** Opening PROVIDED TEXT block **
View Single Post
Old 10-19-2021, 12:24 PM   #384
CSharp
Franchise Player
 
Join Date: Jul 2009
Exp:
Default

Quote:
Originally Posted by Pellanor View Post
Okay, let's see if I can explain this better.

Here is a token
It contains your vaccine info
along with some other techincal info, and finally a signature that can be used to verify that the information is correct. It's stored in this format, rather than the easier to read format, so you can easily stick it in a link for an app on your phone to open.


On the government servers, they have your vaccine information, along with a Private Key. This key is what they use to generate signatures, and involves a bunch of complex math. Basically Data + Private Key = Signature. Though it's important to note that you can't use the data + signature to calculate the private key.
When you got your QR code from the governemtn site, they use your data, sign it with the private key, and encode the whole token into the QR code.

On the app used by whoever is verifying your vaccine intormation is a Public Key. This key was generated by the government based on their private key and can be used to verify signatures. Given Data + Public Key + Signature and some complex math you can calculate if the data is valid. The public key is never enough to sign something, it's only ever able to verify a signature. For this reason its safe for the government to give out.

So somebody scans your QR code with their fancy app, they get the token, and the app uses their public key to verify that the data matches the signature. If the data was altered, but not the signature, they get an error because the signature doesn't match the data. If somebody alters the data and signs it with their own private key, then you still get an error because the public key can't verify signatures made with different private keys.
** Closing PROVIDED TEXT block **
** Opening PROVIDED DATA block **
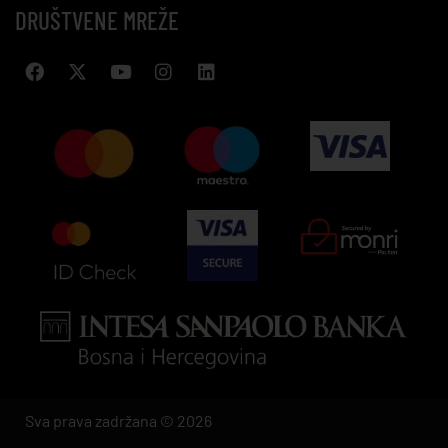
DRUŠTVENE MREŽE
Sva prava zadržana © 2026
** Closing PROVIDED DATA block **
- _DIRECTIONS FOR THIS TASK_: Reproduce the complete forum post about how vaccine QR code signatures are verified, word for word. The data has no connection to the forum post on vaccine QR code signatures.

- _RESPONSE TO THE EXERCISE_:
View Single Post
Old 10-19-2021, 12:24 PM   #384
CSharp
Franchise Player
 
Join Date: Jul 2009
Exp:
Default

Quote:
Originally Posted by Pellanor View Post
Okay, let's see if I can explain this better.

Here is a token
It contains your vaccine info
along with some other techincal info, and finally a signature that can be used to verify that the information is correct. It's stored in this format, rather than the easier to read format, so you can easily stick it in a link for an app on your phone to open.


On the government servers, they have your vaccine information, along with a Private Key. This key is what they use to generate signatures, and involves a bunch of complex math. Basically Data + Private Key = Signature. Though it's important to note that you can't use the data + signature to calculate the private key.
When you got your QR code from the governemtn site, they use your data, sign it with the private key, and encode the whole token into the QR code.

On the app used by whoever is verifying your vaccine intormation is a Public Key. This key was generated by the government based on their private key and can be used to verify signatures. Given Data + Public Key + Signature and some complex math you can calculate if the data is valid. The public key is never enough to sign something, it's only ever able to verify a signature. For this reason its safe for the government to give out.

So somebody scans your QR code with their fancy app, they get the token, and the app uses their public key to verify that the data matches the signature. If the data was altered, but not the signature, they get an error because the signature doesn't match the data. If somebody alters the data and signs it with their own private key, then you still get an error because the public key can't verify signatures made with different private keys.